## Exercise requirements
Could each entry below be written out exactly, with every picture dropped?

++++ Data under study

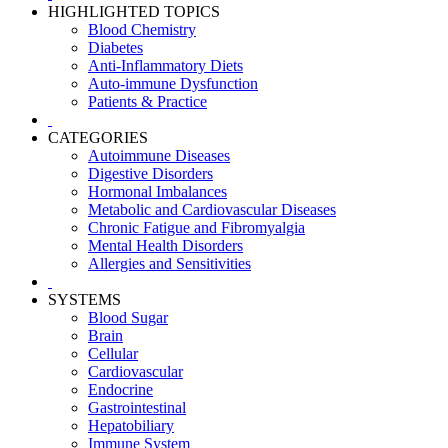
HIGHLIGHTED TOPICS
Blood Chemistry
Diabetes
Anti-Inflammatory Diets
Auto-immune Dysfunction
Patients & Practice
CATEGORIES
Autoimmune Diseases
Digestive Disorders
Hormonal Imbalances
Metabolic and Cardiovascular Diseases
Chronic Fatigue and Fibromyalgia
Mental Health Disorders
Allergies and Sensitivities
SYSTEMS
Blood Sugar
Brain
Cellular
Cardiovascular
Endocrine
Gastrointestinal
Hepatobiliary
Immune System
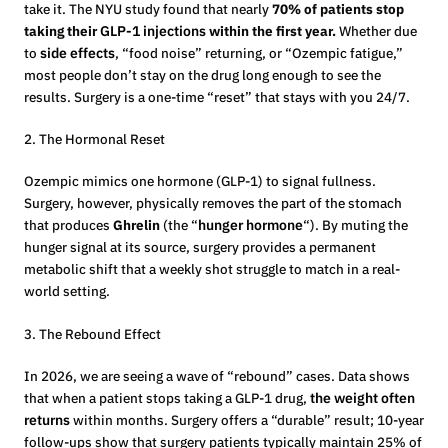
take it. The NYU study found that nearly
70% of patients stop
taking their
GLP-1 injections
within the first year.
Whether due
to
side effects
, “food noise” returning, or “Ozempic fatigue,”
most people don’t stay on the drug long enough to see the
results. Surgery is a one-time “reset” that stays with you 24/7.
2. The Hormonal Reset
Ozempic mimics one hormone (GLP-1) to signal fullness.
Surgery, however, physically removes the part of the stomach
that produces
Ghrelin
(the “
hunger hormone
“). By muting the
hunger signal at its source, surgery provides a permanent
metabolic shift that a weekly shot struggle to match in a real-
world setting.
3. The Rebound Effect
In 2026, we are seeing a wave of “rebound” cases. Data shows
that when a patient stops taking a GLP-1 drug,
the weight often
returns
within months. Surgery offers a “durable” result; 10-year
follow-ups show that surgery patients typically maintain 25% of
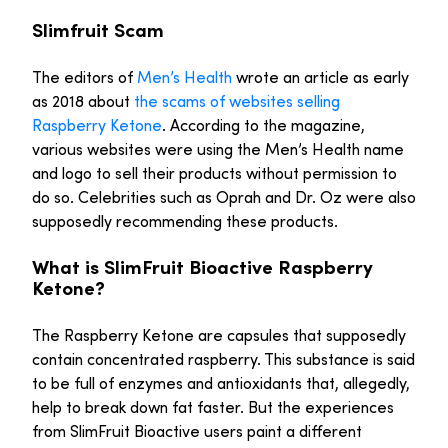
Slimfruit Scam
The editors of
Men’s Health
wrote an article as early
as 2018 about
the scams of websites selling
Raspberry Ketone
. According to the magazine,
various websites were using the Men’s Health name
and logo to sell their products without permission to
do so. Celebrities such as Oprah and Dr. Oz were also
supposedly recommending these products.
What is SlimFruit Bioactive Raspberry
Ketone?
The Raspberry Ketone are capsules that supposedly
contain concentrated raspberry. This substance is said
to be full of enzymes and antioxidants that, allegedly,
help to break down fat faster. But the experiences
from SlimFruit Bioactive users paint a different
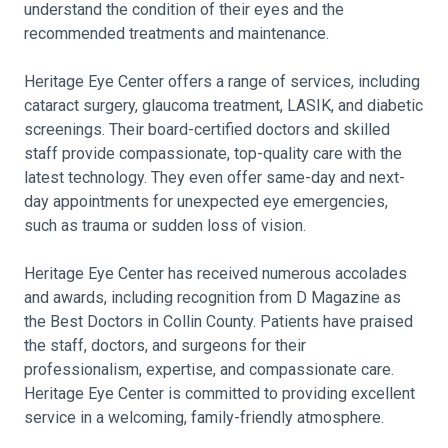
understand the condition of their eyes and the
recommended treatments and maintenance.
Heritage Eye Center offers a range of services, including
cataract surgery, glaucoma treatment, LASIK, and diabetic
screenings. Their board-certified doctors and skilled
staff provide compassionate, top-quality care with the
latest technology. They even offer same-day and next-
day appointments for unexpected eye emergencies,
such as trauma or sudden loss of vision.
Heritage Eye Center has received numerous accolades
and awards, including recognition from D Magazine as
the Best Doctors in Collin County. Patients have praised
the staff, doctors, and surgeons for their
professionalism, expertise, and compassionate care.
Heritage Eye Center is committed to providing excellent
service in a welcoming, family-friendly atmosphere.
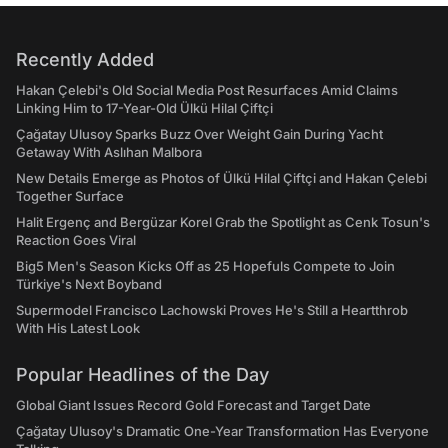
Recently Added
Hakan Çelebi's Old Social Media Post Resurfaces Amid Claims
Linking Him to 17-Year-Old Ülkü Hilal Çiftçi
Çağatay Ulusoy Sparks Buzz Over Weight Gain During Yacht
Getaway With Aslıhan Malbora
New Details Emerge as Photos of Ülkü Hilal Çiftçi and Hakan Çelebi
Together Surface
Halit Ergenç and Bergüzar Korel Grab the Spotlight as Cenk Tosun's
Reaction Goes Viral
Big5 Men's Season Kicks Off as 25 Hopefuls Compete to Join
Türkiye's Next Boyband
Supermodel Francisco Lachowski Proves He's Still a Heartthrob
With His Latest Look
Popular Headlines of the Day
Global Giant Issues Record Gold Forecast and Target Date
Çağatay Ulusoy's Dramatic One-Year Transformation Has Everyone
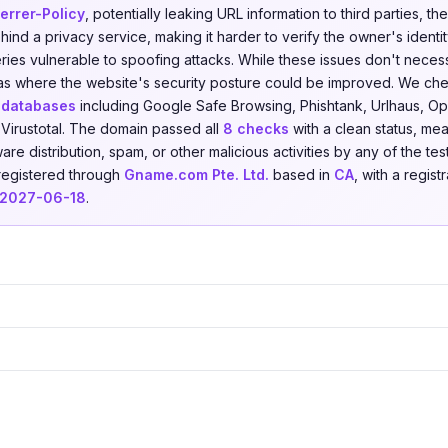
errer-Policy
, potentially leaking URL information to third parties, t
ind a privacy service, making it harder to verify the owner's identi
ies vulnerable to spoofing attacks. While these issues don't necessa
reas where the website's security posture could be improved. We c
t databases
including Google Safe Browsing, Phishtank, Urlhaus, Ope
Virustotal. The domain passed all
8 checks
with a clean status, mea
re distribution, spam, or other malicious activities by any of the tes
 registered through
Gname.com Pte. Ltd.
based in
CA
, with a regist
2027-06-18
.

++++++++

## Answer section
HIGHLIGHTED TOPICS
Blood Chemistry
Diabetes
Anti-Inflammatory Diets
Auto-immune Dysfunction
Patients & Practice
CATEGORIES
Autoimmune Diseases
Digestive Disorders
Hormonal Imbalances
Metabolic and Cardiovascular Diseases
Chronic Fatigue and Fibromyalgia
Mental Health Disorders
Allergies and Sensitivities
SYSTEMS
Blood Sugar
Brain
Cellular
Cardiovascular
Endocrine
Gastrointestinal
Hepatobiliary
Immune System
take it. The NYU study found that nearly
70% of patients stop
taking their
GLP-1 injections
within the first year.
Whether due
to
side effects
, “food noise” returning, or “Ozempic fatigue,”
most people don’t stay on the drug long enough to see the
results. Surgery is a one-time “reset” that stays with you 24/7.
2. The Hormonal Reset
Ozempic mimics one hormone (GLP-1) to signal fullness.
Surgery, however, physically removes the part of the stomach
that produces
Ghrelin
(the “
hunger hormone
“). By muting the
hunger signal at its source, surgery provides a permanent
metabolic shift that a weekly shot struggle to match in a real-
world setting.
3. The Rebound Effect
In 2026, we are seeing a wave of “rebound” cases. Data shows
that when a patient stops taking a GLP-1 drug,
the weight often
returns
within months. Surgery offers a “durable” result; 10-year
follow-ups show that surgery patients typically maintain 25% of
Slimfruit Scam
The editors of
Men’s Health
wrote an article as early
as 2018 about
the scams of websites selling
Raspberry Ketone
. According to the magazine,
various websites were using the Men’s Health name
and logo to sell their products without permission to
do so. Celebrities such as Oprah and Dr. Oz were also
supposedly recommending these products.
What is SlimFruit Bioactive Raspberry
Ketone?
The Raspberry Ketone are capsules that supposedly
contain concentrated raspberry. This substance is said
to be full of enzymes and antioxidants that, allegedly,
help to break down fat faster. But the experiences
from SlimFruit Bioactive users paint a different
understand the condition of their eyes and the
recommended treatments and maintenance.
Heritage Eye Center offers a range of services, including
cataract surgery, glaucoma treatment, LASIK, and diabetic
screenings. Their board-certified doctors and skilled
staff provide compassionate, top-quality care with the
latest technology. They even offer same-day and next-
day appointments for unexpected eye emergencies,
such as trauma or sudden loss of vision.
Heritage Eye Center has received numerous accolades
and awards, including recognition from D Magazine as
the Best Doctors in Collin County. Patients have praised
the staff, doctors, and surgeons for their
professionalism, expertise, and compassionate care.
Heritage Eye Center is committed to providing excellent
service in a welcoming, family-friendly atmosphere.
Recently Added
Hakan Çelebi's Old Social Media Post Resurfaces Amid Claims
Linking Him to 17-Year-Old Ülkü Hilal Çiftçi
Çağatay Ulusoy Sparks Buzz Over Weight Gain During Yacht
Getaway With Aslıhan Malbora
New Details Emerge as Photos of Ülkü Hilal Çiftçi and Hakan Çelebi
Together Surface
Halit Ergenç and Bergüzar Korel Grab the Spotlight as Cenk Tosun's
Reaction Goes Viral
Big5 Men's Season Kicks Off as 25 Hopefuls Compete to Join
Türkiye's Next Boyband
Supermodel Francisco Lachowski Proves He's Still a Heartthrob
With His Latest Look
Popular Headlines of the Day
Global Giant Issues Record Gold Forecast and Target Date
Çağatay Ulusoy's Dramatic One-Year Transformation Has Everyone
errer-Policy
, potentially leaking URL information to third parties, t
ind a privacy service, making it harder to verify the owner's identi
ies vulnerable to spoofing attacks. While these issues don't necessa
reas where the website's security posture could be improved. We c
t databases
including Google Safe Browsing, Phishtank, Urlhaus, Ope
Virustotal. The domain passed all
8 checks
with a clean status, mea
re distribution, spam, or other malicious activities by any of the tes
 registered through
Gname.com Pte. Ltd.
based in
CA
, with a regist
2027-06-18
.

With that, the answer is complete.